"I dream of a hard and brutal mysticism in which the naked self merges with the nonhuman world and somehow survives...Paradox and bedrock."-Edward Abbey

17 September 2012


There are certain differences between Sabina and I, most certainly. Notably, is a matter of height; she is five-seven without help. Stubby, as she would say. Whilst, if my twisted spine were straight, I would be over seven feet, instead of only being close to six and a half in a set of boots. I am also a bit more lithe than her-and by lithe I mean I can make a stripped-to-the-bones-and-beyond-skeleton look absolutely gluttonous. And then there's the obvious anatomical difference.

Other than that, we're fine. Just about the same. Safe as houses...

But a big difference between us is how we deal with the leaves changing. I enjoy the moment. The colors. She sees it as a harbinger; an omen of winter; cold and bitter and dark times. Once, I got indignant about this difference, speaking like my father about the fact;

"Woman, the cold hurts me down the very marrow sometimes, whereas it's just something for you to piss and moan about...."

What an ugly thing to say. Yeh, I've got a twisted skeleton, strung together by bubblegum and baling wire, I suppose, but that's hardly the point. I felt bad for it.


As far as ski resort towns go, I dig Breckenridge. It started out as a mining town back during antiquity and still has some of the older structures. Therefore, it's got some funk, and you got to have the funk. There's also a spice store, a distillery, and the shoppe Space Cowboy, which I like for buttons, pins, stickers, patches and the occasional CD. The last time I was there I picked up a green bandanna.

I once told Sabina I wear bandannas to show solidarity to my strong Tuareg brothers, like those in the band Tinariwen, wandering the African Sahel and beyond. Never mind that my African heritage is several millions of years removed from my more immediate ancestry of Scottish, English, and Italian, we are all from Africa, it's just a matter of generations. Homo sapiens got their first big break in Africa. The stories began in Africa.

There's also the fact I refer to our narrow rift-like valley as a Sahel, but that's another tangent...

We were in Breckenridge for Oktoberfest as volunteers for a local conservation center. Aside from doing a good thing, we got a couple of free drinks out of it. Altruism and mercenary all at the same time. Fantastic.

As we wandered through the shifting crowds of humanity, gentle cool breezes blew, causing the leaves to rattle and flutter like multi-colored coins. The demographic of tourists; the try-too-hard-cowboy and his plump wife, the Latino family, the couple in east coast casual-looking like they had just seen someone married off or put in the ground-the hipster kids, and outdoor gear label-whores, would stop and marvel at the colors. Here was a form of magic made manifest that did not involve spells and fireballs and thunderbolts. Being a sucker for those moments of simple humanity, I could not help but smile at their innocent reactions of simple wonder.

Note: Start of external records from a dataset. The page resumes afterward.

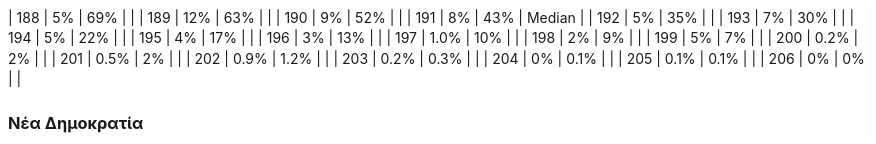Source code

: | 188 | 5% | 69% |  |
| 189 | 12% | 63% |  |
| 190 | 9% | 52% |  |
| 191 | 8% | 43% | Median |
| 192 | 5% | 35% |  |
| 193 | 7% | 30% |  |
| 194 | 5% | 22% |  |
| 195 | 4% | 17% |  |
| 196 | 3% | 13% |  |
| 197 | 1.0% | 10% |  |
| 198 | 2% | 9% |  |
| 199 | 5% | 7% |  |
| 200 | 0.2% | 2% |  |
| 201 | 0.5% | 2% |  |
| 202 | 0.9% | 1.2% |  |
| 203 | 0.2% | 0.3% |  |
| 204 | 0% | 0.1% |  |
| 205 | 0.1% | 0.1% |  |
| 206 | 0% | 0% |  |

### Νέα Δημοκρατία
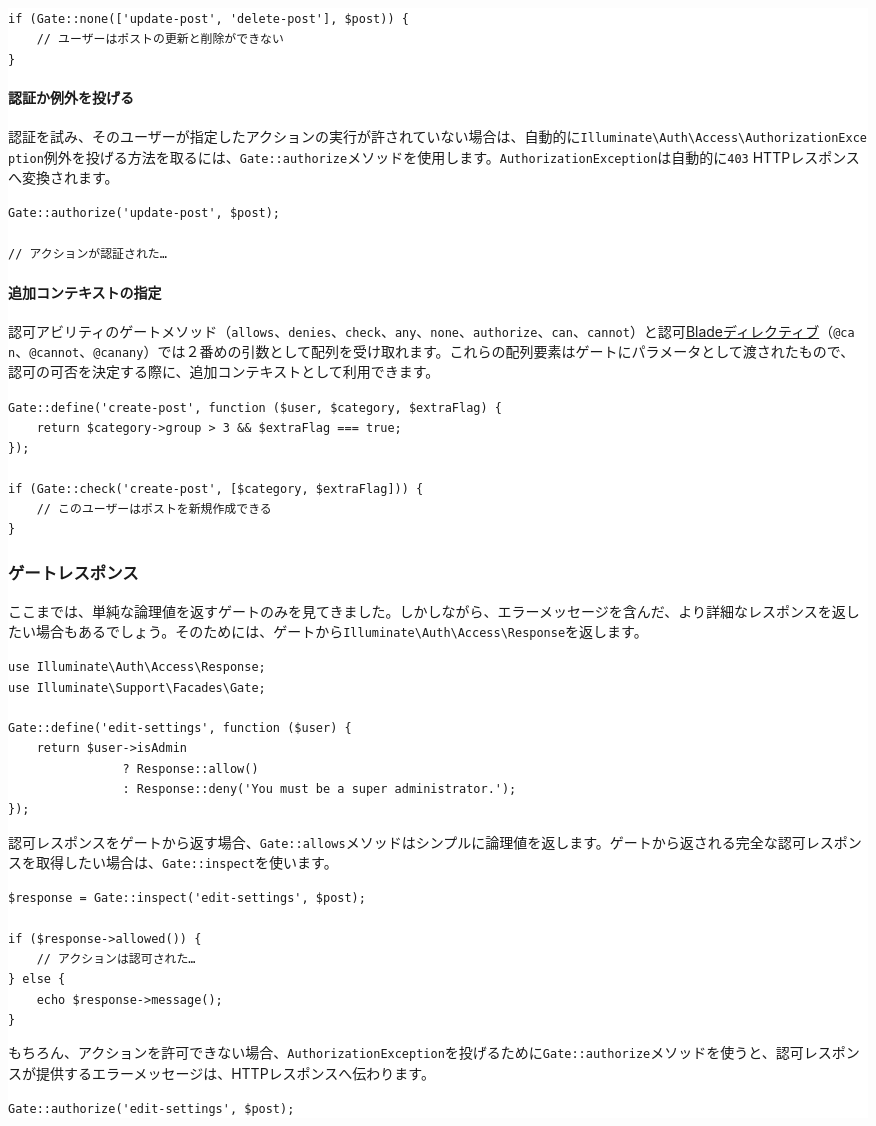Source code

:    if (Gate::none(['update-post', 'delete-post'], $post)) {
        // ユーザーはポストの更新と削除ができない
    }

#### 認証か例外を投げる

認証を試み、そのユーザーが指定したアクションの実行が許されていない場合は、自動的に`Illuminate\Auth\Access\AuthorizationException`例外を投げる方法を取るには、`Gate::authorize`メソッドを使用します。`AuthorizationException`は自動的に`403` HTTPレスポンスへ変換されます。

    Gate::authorize('update-post', $post);

    // アクションが認証された…

#### 追加コンテキストの指定

認可アビリティのゲートメソッド（`allows`、`denies`、`check`、`any`、`none`、`authorize`、`can`、`cannot`）と認可[Bladeディレクティブ](#via-blade-templates)（`@can`、`@cannot`、`@canany`）では２番めの引数として配列を受け取れます。これらの配列要素はゲートにパラメータとして渡されたもので、認可の可否を決定する際に、追加コンテキストとして利用できます。

    Gate::define('create-post', function ($user, $category, $extraFlag) {
        return $category->group > 3 && $extraFlag === true;
    });

    if (Gate::check('create-post', [$category, $extraFlag])) {
        // このユーザーはポストを新規作成できる
    }

<a name="gate-responses"></a>
### ゲートレスポンス

ここまでは、単純な論理値を返すゲートのみを見てきました。しかしながら、エラーメッセージを含んだ、より詳細なレスポンスを返したい場合もあるでしょう。そのためには、ゲートから`Illuminate\Auth\Access\Response`を返します。

    use Illuminate\Auth\Access\Response;
    use Illuminate\Support\Facades\Gate;

    Gate::define('edit-settings', function ($user) {
        return $user->isAdmin
                    ? Response::allow()
                    : Response::deny('You must be a super administrator.');
    });

認可レスポンスをゲートから返す場合、`Gate::allows`メソッドはシンプルに論理値を返します。ゲートから返される完全な認可レスポンスを取得したい場合は、`Gate::inspect`を使います。

    $response = Gate::inspect('edit-settings', $post);

    if ($response->allowed()) {
        // アクションは認可された…
    } else {
        echo $response->message();
    }

もちろん、アクションを許可できない場合、`AuthorizationException`を投げるために`Gate::authorize`メソッドを使うと、認可レスポンスが提供するエラーメッセージは、HTTPレスポンスへ伝わります。

    Gate::authorize('edit-settings', $post);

A few glasses of wine, a stop at the distillery for a tasting, and half a roadie later, we stood atop Loveland Pass. We decided to walk up one of the trails just a bit, even though we were both in sandals. Miguel Loco one told me one of the trails followed a great deal of the spine of the Rockies and another was a back way to Grizzly Gulch across the summit of Mount Sniktau. I looked up the steep grade and took a moment to anthropomorphize with a growl.

"I fucked your mother last night. That's right. I shanked her pink ass and she looooooooooooooooooved it!"

And I marched up the mountainside. Getting to our stopping point, we took in the Roof of the World and surrounding tundra, Tibetan in its iron gray and rust colored countenance. A friend of mine once led a dinner toast with the mantra; we live where others come to vacation! Taking in the view I was reminded of the cosmic truth of that statement.

"We live here because so few have the spine to," I said to Sabina as I embraced her and collected a kiss. The only person crazy enough to jump off the end of the world with me. I try to let her know how grateful I am often.

The breezes were far cooler at twelve-thousand feet. The atmosphere thinner, That's just the way of it. We made our way back. There was a roadie to finish and we were grilling. The sun would be setting in an hour. Below us, we could see tiger-striping amongst the aspens. The peak of the colors so close it could almost be tasted.

"I reckon the changing of the seasons doesn't bother me that much," I mused. "I'm going to miss summer. I like riding my bike. But I've got a parka and snow-boots. It's all part of the cycle."

Sabina said nothing. She just smiled. Our viewpoints of the seasons, of the colors, balance one another out. And that's the important thing; balance. Everything else is just a detail.


  1. Balance. A concept so foreign to my life, my soul would probably reject it as an unnatural phenomenon.

    I like your point, though. It's nice that you have it. Balance.

    1. It's something to strive for. Once you have it, like being in love or, alive, for that matter, you know it and no one can tell you otherwise.